## [PROBLEM TO SOLVE]
Your answer should be one number, namely how many lines in the listing below include the word "Paste".

------------------------------

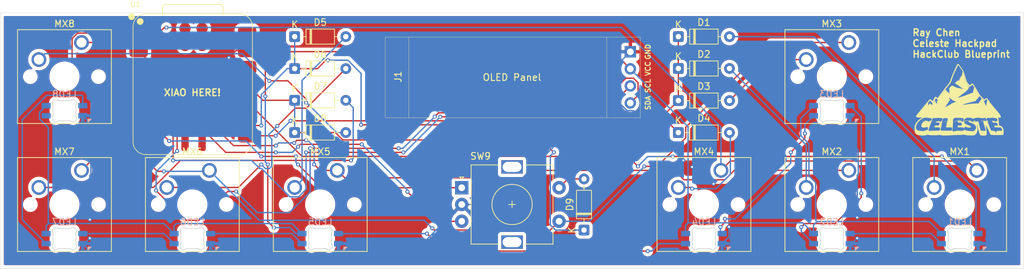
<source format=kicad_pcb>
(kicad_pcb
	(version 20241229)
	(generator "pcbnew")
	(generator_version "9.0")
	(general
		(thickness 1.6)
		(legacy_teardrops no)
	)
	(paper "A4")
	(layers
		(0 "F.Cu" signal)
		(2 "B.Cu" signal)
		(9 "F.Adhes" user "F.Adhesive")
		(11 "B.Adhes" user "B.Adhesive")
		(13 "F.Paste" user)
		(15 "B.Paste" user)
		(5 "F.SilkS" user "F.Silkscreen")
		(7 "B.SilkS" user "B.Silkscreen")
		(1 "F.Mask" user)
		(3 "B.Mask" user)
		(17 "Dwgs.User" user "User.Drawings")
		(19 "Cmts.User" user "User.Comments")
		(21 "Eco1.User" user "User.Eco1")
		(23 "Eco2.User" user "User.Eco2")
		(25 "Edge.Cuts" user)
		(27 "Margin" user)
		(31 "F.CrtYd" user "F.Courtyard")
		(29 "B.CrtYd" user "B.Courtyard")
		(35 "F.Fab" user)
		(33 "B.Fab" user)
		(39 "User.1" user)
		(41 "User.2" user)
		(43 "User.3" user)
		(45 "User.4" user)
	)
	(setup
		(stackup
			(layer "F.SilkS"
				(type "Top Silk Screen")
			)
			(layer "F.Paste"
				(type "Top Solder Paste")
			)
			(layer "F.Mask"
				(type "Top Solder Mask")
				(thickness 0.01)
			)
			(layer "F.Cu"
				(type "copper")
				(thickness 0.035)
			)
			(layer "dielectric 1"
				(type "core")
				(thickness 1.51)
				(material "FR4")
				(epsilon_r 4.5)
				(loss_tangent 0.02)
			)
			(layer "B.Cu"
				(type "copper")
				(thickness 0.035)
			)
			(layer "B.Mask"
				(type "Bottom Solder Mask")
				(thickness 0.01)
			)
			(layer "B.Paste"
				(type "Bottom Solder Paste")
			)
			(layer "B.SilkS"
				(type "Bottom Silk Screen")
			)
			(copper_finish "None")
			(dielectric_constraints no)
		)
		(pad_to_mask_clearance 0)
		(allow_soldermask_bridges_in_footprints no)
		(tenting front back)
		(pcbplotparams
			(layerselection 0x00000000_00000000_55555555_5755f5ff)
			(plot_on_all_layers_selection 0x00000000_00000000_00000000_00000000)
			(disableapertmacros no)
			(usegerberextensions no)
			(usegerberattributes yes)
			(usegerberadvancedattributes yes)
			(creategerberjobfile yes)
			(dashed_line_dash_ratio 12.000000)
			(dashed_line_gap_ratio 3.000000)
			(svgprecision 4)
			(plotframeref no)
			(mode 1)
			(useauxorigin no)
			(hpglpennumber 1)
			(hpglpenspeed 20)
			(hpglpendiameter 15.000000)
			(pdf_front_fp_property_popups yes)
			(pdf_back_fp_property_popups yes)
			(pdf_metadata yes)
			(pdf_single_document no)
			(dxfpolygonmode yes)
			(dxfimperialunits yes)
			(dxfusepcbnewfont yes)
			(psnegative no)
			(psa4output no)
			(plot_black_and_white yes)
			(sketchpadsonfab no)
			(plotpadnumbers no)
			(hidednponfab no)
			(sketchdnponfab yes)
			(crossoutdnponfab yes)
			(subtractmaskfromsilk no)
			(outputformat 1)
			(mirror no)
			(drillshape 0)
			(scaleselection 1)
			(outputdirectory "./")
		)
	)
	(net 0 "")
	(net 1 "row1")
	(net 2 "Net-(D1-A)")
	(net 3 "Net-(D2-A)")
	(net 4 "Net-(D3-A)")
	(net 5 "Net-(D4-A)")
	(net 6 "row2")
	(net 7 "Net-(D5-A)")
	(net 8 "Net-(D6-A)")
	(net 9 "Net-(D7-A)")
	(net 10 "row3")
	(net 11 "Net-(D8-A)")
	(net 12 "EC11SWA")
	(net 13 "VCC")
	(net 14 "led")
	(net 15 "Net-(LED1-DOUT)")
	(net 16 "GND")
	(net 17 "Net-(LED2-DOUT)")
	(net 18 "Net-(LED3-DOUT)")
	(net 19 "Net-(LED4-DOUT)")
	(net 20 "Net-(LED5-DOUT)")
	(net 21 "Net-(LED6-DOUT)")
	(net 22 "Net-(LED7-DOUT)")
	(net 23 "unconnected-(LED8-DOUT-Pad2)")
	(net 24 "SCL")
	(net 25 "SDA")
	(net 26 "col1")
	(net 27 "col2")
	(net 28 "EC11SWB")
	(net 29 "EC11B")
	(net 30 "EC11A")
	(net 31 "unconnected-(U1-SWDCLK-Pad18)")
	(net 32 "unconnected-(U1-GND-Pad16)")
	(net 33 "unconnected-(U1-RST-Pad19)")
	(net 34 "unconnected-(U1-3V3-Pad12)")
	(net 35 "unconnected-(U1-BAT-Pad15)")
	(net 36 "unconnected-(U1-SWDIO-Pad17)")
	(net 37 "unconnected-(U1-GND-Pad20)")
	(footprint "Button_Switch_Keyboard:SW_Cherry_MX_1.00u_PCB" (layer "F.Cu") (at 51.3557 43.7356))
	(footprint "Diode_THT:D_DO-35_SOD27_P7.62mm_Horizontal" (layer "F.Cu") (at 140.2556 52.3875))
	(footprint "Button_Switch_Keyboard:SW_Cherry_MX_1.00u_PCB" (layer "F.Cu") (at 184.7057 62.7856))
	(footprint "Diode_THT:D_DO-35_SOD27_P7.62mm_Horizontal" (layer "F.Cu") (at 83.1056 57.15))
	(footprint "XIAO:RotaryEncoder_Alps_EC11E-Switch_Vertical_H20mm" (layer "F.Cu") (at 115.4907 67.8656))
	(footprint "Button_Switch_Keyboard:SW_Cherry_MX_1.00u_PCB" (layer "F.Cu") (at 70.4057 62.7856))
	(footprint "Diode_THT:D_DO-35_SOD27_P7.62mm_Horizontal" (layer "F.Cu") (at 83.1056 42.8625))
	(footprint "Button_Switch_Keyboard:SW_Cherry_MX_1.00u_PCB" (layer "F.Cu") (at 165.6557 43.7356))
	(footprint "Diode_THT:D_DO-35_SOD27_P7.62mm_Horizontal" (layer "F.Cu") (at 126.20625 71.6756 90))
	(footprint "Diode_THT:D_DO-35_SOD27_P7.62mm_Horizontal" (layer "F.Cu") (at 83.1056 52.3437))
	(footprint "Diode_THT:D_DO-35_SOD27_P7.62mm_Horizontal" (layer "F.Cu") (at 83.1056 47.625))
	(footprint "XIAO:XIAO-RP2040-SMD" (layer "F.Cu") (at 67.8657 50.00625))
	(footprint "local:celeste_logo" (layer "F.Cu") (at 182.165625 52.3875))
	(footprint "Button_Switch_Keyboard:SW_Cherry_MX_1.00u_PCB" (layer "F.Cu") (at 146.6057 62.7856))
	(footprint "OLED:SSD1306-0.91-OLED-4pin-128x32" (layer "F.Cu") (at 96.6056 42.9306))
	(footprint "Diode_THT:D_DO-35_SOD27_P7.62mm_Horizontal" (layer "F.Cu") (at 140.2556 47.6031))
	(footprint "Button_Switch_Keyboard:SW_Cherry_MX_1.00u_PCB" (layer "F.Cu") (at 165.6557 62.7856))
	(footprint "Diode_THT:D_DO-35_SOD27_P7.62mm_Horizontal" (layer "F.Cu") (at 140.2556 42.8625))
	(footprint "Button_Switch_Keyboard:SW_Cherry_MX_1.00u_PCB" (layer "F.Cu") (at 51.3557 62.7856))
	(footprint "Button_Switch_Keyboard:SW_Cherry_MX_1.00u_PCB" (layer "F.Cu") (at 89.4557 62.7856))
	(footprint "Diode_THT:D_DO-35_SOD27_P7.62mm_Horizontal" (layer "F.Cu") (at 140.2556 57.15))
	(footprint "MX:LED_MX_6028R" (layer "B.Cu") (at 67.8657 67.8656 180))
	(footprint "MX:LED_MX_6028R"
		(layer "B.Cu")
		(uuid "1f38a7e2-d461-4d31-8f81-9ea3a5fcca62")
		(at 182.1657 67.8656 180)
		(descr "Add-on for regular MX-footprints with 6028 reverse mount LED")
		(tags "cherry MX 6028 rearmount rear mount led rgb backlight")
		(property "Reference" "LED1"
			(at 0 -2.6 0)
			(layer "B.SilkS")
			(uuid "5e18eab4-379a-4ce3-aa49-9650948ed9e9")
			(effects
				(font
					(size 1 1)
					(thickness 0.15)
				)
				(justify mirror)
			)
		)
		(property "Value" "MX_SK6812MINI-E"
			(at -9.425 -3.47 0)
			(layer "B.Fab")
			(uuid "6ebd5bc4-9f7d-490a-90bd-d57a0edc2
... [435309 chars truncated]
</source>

------------------------------

## [YOUR RESPONSE]
6